Just as Germany was warming its "Nein, Nein, Nein" machine, now that Merkel is solidly back from vacation and has caught up with all the desperation emails in the inbox, as reported yesterday, the ECB, in a furious attempt to preempt the unwind of every innuendo, speculation, "unsourced rumor", and everything else the ex-Goldman controlled printer of European currency (which however now and always is powerless without German support) has done in the past month to keep sovereign rates low, has just resorted to yet another deja vu preemption tactic: rate caps on sovereign bonds. Spiegel reports the based on unsourced data, "The European Central Bank (ECB) is considering to establish in its future bond purchases interest rate levels for each country.

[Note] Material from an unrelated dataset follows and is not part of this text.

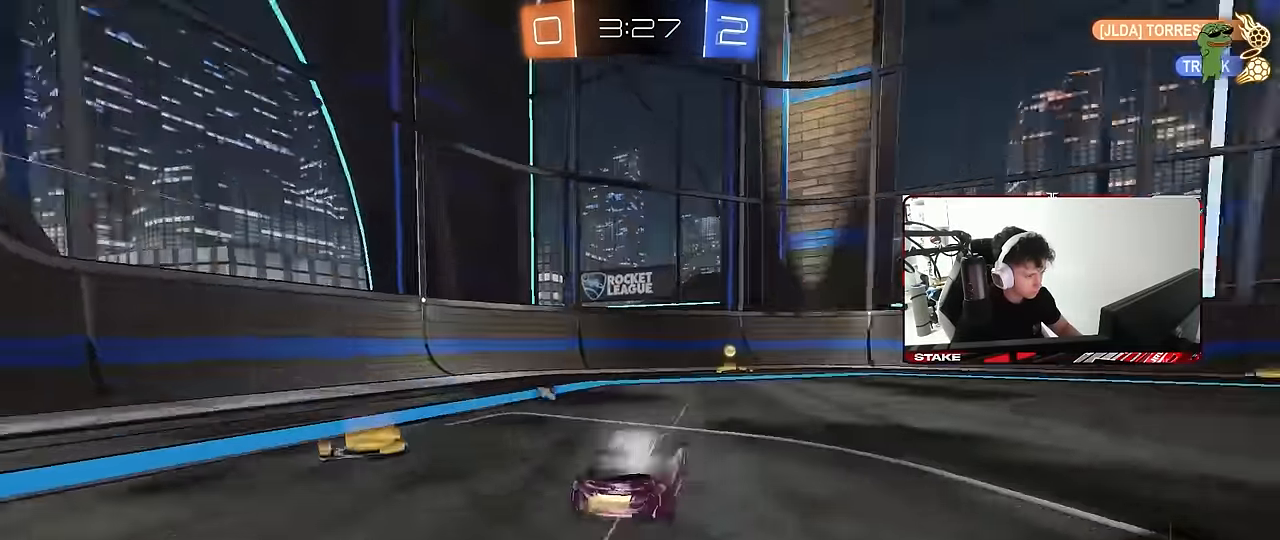
{"keys": ["a", "w"], "mouse": [], "mouse_move": "still", "events": [[67, "d", "up"], [117, "mouse_left", "up"], [167, "space", "down"], [300, "space", "up"], [400, "a", "down"]]}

Thus, it would buy sovereign debt of the crisis countries whenever interest rates exceed a certain spread to German Bunds... At its next meeting in early September, the Governing Council will decide whether the interest rate target is actually installed." Which of course it won't for one simple reason: the same reason the ECB has done lots of talking in the past 3 months, and implemented absolutely nothing: the Bundesbank's Jens Weidmann, and the fact that as Danske (see below) and everyone else already explained when this idea was floated unsuccessfully the first few times, it would require an infinite balance sheet, something the ECB does not have, especially not when Germans are 'consulted.'
Furthermore, for the ECB to proceed with rate caps, it would need to trigger the "conditionality" phase of the crisis which as we have explained countless times, would require first Spain, and then Italy, to demand a bailout, which in turn would lead to political turmoil, coupled with a government turnover as well as ceding sovereignty to the Troika (explicitly) and Germany (implicitly).

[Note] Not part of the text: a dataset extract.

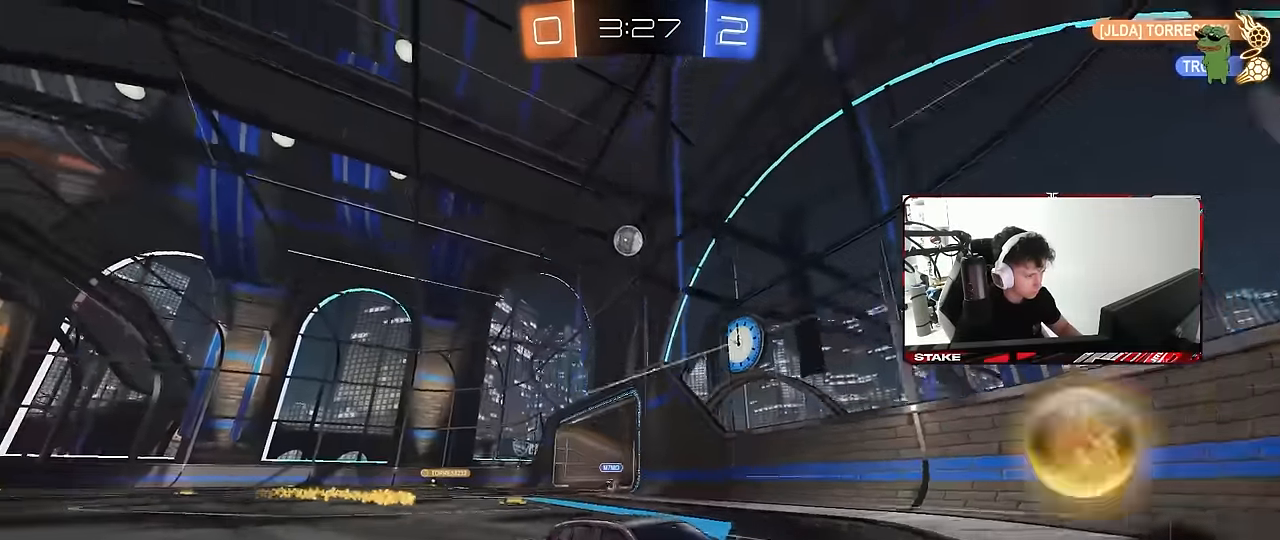
{"keys": ["a", "w"], "mouse": [], "mouse_move": "still", "events": [[83, "a", "up"], [217, "a", "down"], [317, "mouse_left", "down"], [500, "mouse_left", "up"]]}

Finally, to all those who are having a glitch in the matrix moment at this attempt to further jawbone rates lower without actually doing anything, the deja vu is indeed correct. Because as the following note from Danske from November (and countless other unsourced reports and articles from around the same time) confirm, the ECB was indeed considering rate caps at the most acute phase in the Euro crisis last year. And passed. In other words, the ECB very well may go ahead and implement a rate cap solution... after the periphery has demanded a bailout, and after both Spain and Italian 10 year notes are trading well above 8%. Until then, it will simply continue doing what it has been doing for the past 6 months. Talk, lie, and make empty promises.
From Danske, November 22, 2011: "ECB to defend an informal cap on rates"
- The debt crisis is heading towards the end game. Mistrust has spread to Italy, Spain and beyond. In the absence of further policy action, interest rates spreads would probably continue to widen and the whole euro project could come to an end.
- A number of feasible backstops are available, but face resistance. The German government as well as the Bundesbank is rejecting the use of the ECB as the lender of last resorts. It is also rejecting the idea that the ECB lends money to the IMF, which could then provide a temporary credit line for Italy. An increase in IMF quotas is an alternative approach, but this also faces resistance from, e.g. the US.
- The two models for leveraging the EFSF presented at the euro summit a few weeks ago were designed to alleviate the debt crisis, but have attracted very little investor interest and seem unlikely to work unless they are made more attractive to investors.
- Eurobonds that would allow government to raise funds up to a ceiling with collective guarantees could provide a much needed pause for governments. However, Eurobonds also face German resistance and would probably not be deployable as quickly as needed to combat the current debt crisis.
- The ECB could provide a backstop by formally announcing a cap on individual countries’ yield spreads and saying that it stands ready to buy unlimited quantities of government bonds to defend this cap. However, the ECB and not least the Bundesbank, fear that this will remove incentives for structural reform. Therefore, in our opinion, the ECB is not going to make such a formal announcement unless the situation deteriorates significantly.
- So, with no backstops immediately available will the debt crisis spiral completely out of control causing government defaults and possibly a euro break-up? We do not expect this to be the case. The ECB will not provide any formal guarantees to the market, but that does not mean that it will stop buying.
- We believe that the ECB will defend an informal cap at possibly 7% interest rates on 10-year Italian and Spanish government bonds. The ECB will be averse to it, but do it nonetheless. This is due to the fact that until austerity measures succeed in restoring confidence in Italy and Spain there are not many viable alternatives if the ECB wants the euro to survive.
- The ECB has so far used its Securities Market Programme (SMP) to buy peripheral government bonds to the tune of as much as EUR200 bn. We would not be surprised to see them spend half a trillion or more before confidence is restored. It takes a lot of money to defend an informal cap.
And.... nothing. Why? One word - Germany.... and two more words "unlimited quantities" - good luck.